Soutenant également les associations pacifistes et antifascistes de tout l'arrondissement, Auguste Coche présida, le 1er juillet 1934, une grande manifestation qui se tint, juste en face de sa Mairie, Place du 14-Juillet, au pied du monument érigé en l'honneur des Victimes du Coup d'Etat du 2 décembre 1851. Au fil du temps, le radicalisme écarlate d'Auguste Coche finit par lasser une partie de ses administrés. Ce fut parmi les rangs des deux associations d'Anciens Combattants de la ville que se structura l'opposition la plus vive et la plus sérieuse au maire de Lapalisse. Déjà en 1929, à quelques jours des élections municipales, les Anciens Combattants avaient constitué à la hâte une liste qui réussit tout de même à envoyer trois conseillers à la Mairie. Auguste Coche reconnut à l'époque que quelques jours de campagnes supplémentaires et le résultat des isoloirs aurait pu être différent. La campagne pour les élections municipales de 1935 se déroula dans un climat exécrable, marquée par des affichages sauvages et anonymes particulièrement calomnieux. Le camp "cochien" se présenta affaibli : si Auguste Coche était encore entouré de ses deux adjoints sortants, Pierre Chervin, instituteur à la retraite et Auguste Charles, horloger, en revanche, M. Lafayette, ancien menuisier et M. Carque, ancien commerçant, deux piliers de la vie communale depuis de longues années, venaient de décéder. Par ailleurs, trois autres conseillers sortants, MM. Cote, Dumet et Charasse décidèrent de ne pas se représenter. Pire encore, à quelques jours des élections, MM. Béal et Raboutot décidèrent de quitter l'équipe municipale pour s'inscrire sur la liste d'Action communale.

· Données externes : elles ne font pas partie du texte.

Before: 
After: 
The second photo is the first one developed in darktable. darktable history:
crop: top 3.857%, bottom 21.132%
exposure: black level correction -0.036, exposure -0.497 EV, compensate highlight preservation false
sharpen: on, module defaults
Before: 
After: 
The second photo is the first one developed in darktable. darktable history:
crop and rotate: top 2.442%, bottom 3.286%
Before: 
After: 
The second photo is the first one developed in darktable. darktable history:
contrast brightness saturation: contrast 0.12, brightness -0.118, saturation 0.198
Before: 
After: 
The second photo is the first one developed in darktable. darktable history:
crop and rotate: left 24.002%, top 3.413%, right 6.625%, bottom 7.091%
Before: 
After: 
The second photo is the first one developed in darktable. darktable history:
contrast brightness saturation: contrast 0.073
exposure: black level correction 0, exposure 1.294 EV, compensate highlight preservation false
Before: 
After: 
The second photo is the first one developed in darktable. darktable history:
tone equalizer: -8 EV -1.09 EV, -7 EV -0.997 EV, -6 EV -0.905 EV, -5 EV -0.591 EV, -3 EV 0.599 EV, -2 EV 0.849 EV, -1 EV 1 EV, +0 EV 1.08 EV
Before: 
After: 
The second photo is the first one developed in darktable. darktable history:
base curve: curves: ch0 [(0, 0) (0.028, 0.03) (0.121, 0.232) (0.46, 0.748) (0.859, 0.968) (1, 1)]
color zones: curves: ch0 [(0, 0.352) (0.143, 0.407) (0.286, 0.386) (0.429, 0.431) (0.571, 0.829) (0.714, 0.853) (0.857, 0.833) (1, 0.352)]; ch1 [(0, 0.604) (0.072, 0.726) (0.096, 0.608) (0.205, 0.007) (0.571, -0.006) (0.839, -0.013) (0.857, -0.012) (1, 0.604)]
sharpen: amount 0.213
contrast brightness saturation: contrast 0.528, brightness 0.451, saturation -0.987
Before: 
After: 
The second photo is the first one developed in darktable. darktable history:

Au soir du second tour, la liste principalement composée d'Anciens Combattants obtenait 11 sièges, celle d'Auguste Coche, 10 sièges : une petite révolution venait de se produire mais tout restait encore possible. La première réunion du nouveau Conseil municipal, durant laquelle on allait procéder à l'élection et à l'installation du nouveau maire s'annonçait déterminante et prenait l'aspect d'un troisième et ultime tour de scrutin.
Cette réunion eut lieu le 17 mai 1935, dans une atmosphère électrique et devant une assistance très nombreuse. Au premier tour de scrutin, le candidat de la liste d'Action communale, Charles Rousset, commerçant de 39 ans, obtint 10 voix à égalité avec Auguste Coche. Le sort de la municipalité était donc entre les mains du seul conseiller à avoir déposé un bulletin blanc dans l'urne. Au second tour, le coup de théâtre tant attendu se passa : Charles Rousset obtint 11 voix, Auguste Coche 10 voix. Le vieux lutteur politique se retrouvait donc dans l'opposition municipale après avoir administré la ville pendant seize années.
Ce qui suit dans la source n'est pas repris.